Thursday, 26 August 2010

Jeffrey Archer's Pen

A while back I posted a question on the Fountain Pen Network regarding J G B*ll@rd's pen (I wish to mask the spelling of this author's name because some of his fans scan the internet for anything related to him and that particular post attracted some scorn from certain people). I had heard on the radio that B@ll*rd used a Parker fountain pen. Nobody seems to know what model of pen, or much less, care. Of course, it doesn't matter what type of pen he used, nor does it matter what type of paintbrush Picasso used or the make of John Coltrane's saxophone. I was curious; and I'll probably never know.

For the sake of informing readers of this blog, B*ll*rd wrote all his first drafts longhand, probably with a Parker fountain pen of uncertain provenance, in blue ink. Second and subsquent drafts were written on an typewriter, and could be heavily edited with handwritten notes in blue or red ink, and pencil. Interestingly, the typewritten drafts were single-spaced, judging by this example, the first page of his novel Crash. This page is, to me, a work of art, a precious artefact which I am delighted now resides in the British Library.

All of this points to the meticulous care with which he assembled his novels, whose stature will rise long after his death, aged 78, in April 2009. It is interesting to note that, deep into the computer age, this master of speculative fiction never deviated from this pattern of working. He was proof that it was still possible to take the most basic of tools - a pen and paper - and create entire worlds.

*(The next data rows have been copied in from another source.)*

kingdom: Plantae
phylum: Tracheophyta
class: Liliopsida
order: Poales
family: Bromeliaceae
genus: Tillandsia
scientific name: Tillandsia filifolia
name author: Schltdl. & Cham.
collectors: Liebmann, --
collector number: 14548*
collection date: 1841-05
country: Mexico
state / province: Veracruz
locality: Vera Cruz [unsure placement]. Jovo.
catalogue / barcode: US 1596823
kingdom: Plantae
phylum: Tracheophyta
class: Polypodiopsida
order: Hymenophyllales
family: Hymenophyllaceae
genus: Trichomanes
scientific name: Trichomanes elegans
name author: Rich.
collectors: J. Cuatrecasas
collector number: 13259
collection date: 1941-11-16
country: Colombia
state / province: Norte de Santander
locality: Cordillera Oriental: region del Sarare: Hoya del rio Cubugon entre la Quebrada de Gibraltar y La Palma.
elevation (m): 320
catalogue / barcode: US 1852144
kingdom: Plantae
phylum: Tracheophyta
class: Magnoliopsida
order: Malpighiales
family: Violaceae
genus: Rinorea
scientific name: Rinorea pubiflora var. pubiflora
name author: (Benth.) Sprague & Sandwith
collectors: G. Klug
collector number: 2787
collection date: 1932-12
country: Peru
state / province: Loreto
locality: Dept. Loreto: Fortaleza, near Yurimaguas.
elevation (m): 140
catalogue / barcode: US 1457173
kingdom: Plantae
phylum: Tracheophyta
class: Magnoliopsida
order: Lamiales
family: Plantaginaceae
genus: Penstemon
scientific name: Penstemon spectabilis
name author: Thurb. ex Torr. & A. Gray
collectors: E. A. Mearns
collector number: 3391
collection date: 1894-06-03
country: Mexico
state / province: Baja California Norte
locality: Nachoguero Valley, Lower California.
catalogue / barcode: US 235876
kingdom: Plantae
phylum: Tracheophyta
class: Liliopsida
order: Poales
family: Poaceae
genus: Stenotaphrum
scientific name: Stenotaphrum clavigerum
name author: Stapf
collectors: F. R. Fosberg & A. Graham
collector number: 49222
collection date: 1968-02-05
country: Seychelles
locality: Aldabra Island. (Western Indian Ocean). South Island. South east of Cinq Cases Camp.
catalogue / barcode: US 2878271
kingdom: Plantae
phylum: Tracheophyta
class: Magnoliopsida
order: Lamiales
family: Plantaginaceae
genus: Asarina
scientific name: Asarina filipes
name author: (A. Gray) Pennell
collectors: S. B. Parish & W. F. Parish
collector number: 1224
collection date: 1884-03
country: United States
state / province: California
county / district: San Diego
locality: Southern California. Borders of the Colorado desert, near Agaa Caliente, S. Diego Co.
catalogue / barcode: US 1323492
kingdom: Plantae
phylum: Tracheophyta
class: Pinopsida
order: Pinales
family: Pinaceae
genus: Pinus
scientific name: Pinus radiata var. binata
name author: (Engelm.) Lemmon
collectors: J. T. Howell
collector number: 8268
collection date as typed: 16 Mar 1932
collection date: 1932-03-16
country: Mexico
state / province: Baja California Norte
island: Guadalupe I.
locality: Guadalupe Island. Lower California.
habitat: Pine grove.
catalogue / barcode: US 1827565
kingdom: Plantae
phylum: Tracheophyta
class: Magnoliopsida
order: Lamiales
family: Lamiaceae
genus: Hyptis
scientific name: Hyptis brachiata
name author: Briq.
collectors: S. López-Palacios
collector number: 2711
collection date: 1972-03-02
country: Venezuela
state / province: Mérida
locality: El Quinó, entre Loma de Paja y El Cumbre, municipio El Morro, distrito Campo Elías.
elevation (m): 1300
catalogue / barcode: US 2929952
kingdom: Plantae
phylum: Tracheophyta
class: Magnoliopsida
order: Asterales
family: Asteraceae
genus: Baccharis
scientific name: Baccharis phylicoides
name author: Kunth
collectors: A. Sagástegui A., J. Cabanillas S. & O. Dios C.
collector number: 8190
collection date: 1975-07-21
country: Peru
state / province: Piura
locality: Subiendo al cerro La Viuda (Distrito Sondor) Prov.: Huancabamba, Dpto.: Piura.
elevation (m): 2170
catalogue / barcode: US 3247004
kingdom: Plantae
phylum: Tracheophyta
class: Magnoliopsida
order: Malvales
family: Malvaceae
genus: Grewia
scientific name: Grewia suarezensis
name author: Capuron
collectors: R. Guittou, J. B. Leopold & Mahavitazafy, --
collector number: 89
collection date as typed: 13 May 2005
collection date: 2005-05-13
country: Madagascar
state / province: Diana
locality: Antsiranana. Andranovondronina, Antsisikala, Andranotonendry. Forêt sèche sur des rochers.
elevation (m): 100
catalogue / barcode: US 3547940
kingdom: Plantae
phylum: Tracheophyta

Which leads me on to Jeffrey Archer. I've read only one of his books, many years ago, and I'll never get that time back now. However I recall a newspaper advert for Parker pens from the early 1980s where he is quoted as saying he buys a new Parker fountain pen to write each novel. Now I would love this to be the case; Nobel laureate John Steinbeck famously used pencils but it would be apposite that Jeffrey Archer uses a Parker fountain pen, and not just any old pen but a super-deluxe model with 24-karat everything.

Imagine my disappointment when, on Googling this, I discovered that Archer now claims to write with Paper Mate felt-tip pens, not a pen resembling a fragment snapped off a floating gin-palace. This is a bitter blow because it breaks my pet theory that there is an inverse relationship between a writer's pen and the quality of their work. In fact I find my theory completely refuted, unless I resort to the line that Archer is the exception which proves the rule.